**DATASET**
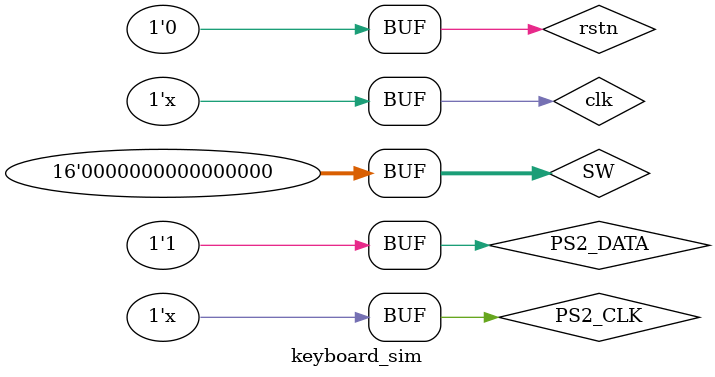
<source format=v>
`timescale 1ns / 1ps

module keyboard_sim;

	// Inputs
	reg clk;
	reg rstn;
	reg [15:0] SW;
	reg PS2_CLK;
	reg PS2_DATA;

	// Outputs
	wire hs;
	wire vs;
	wire [3:0] r;
	wire [3:0] g;
	wire [3:0] b;
	wire SEGLED_CLK;
	wire SEGLED_CLR;
	wire SEGLED_DO;
	wire SEGLED_PEN;
	wire LED_CLK;
	wire LED_CLR;
	wire LED_DO;
	wire LED_PEN;
	wire buzzer;
	wire [11:0] color;

	// Bidirs
	wire [4:0] BTN_X;
	wire [3:0] BTN_Y;

	// Instantiate the Unit Under Test (UUT)
	Top uut (
		.clk(clk), 
		.rstn(rstn), 
		.SW(SW), 
		.PS2_CLK(PS2_CLK), 
		.PS2_DATA(PS2_DATA), 
		.hs(hs), 
		.vs(vs), 
		.r(r), 
		.g(g), 
		.b(b), 
		.SEGLED_CLK(SEGLED_CLK), 
		.SEGLED_CLR(SEGLED_CLR), 
		.SEGLED_DO(SEGLED_DO), 
		.SEGLED_PEN(SEGLED_PEN), 
		.LED_CLK(LED_CLK), 
		.LED_CLR(LED_CLR), 
		.LED_DO(LED_DO), 
		.LED_PEN(LED_PEN), 
		.BTN_X(BTN_X), 
		.BTN_Y(BTN_Y), 
		.buzzer(buzzer)
	);

	initial begin
		// Initialize Inputs
		clk = 0;
		rstn = 0;
		SW = 0;
		PS2_CLK = 0;
		PS2_DATA = 0;

		#200;
		PS2_DATA = 10'b0010001110;
		
		#200;
		PS2_DATA = 8'h1C;
		
		#200;
		PS2_DATA = 8'h1D;
		
		#200;
		PS2_DATA = 8'h1B;

	end
	
	always @* begin
		#50;
		clk = ~clk;
	end
		
	always @* begin
		#100;
		PS2_CLK = ~PS2_CLK;
	end
      
endmodule


</source>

**WRITTEN TASK**
Go back to the entries above and restate word for word every line from the first through the one that contains "wire [3:0] BTN_Y;", leaving the pictures behind.

**SOLVED EXERCISE**
<source format=v>
`timescale 1ns / 1ps

module keyboard_sim;

	// Inputs
	reg clk;
	reg rstn;
	reg [15:0] SW;
	reg PS2_CLK;
	reg PS2_DATA;

	// Outputs
	wire hs;
	wire vs;
	wire [3:0] r;
	wire [3:0] g;
	wire [3:0] b;
	wire SEGLED_CLK;
	wire SEGLED_CLR;
	wire SEGLED_DO;
	wire SEGLED_PEN;
	wire LED_CLK;
	wire LED_CLR;
	wire LED_DO;
	wire LED_PEN;
	wire buzzer;
	wire [11:0] color;

	// Bidirs
	wire [4:0] BTN_X;
	wire [3:0] BTN_Y;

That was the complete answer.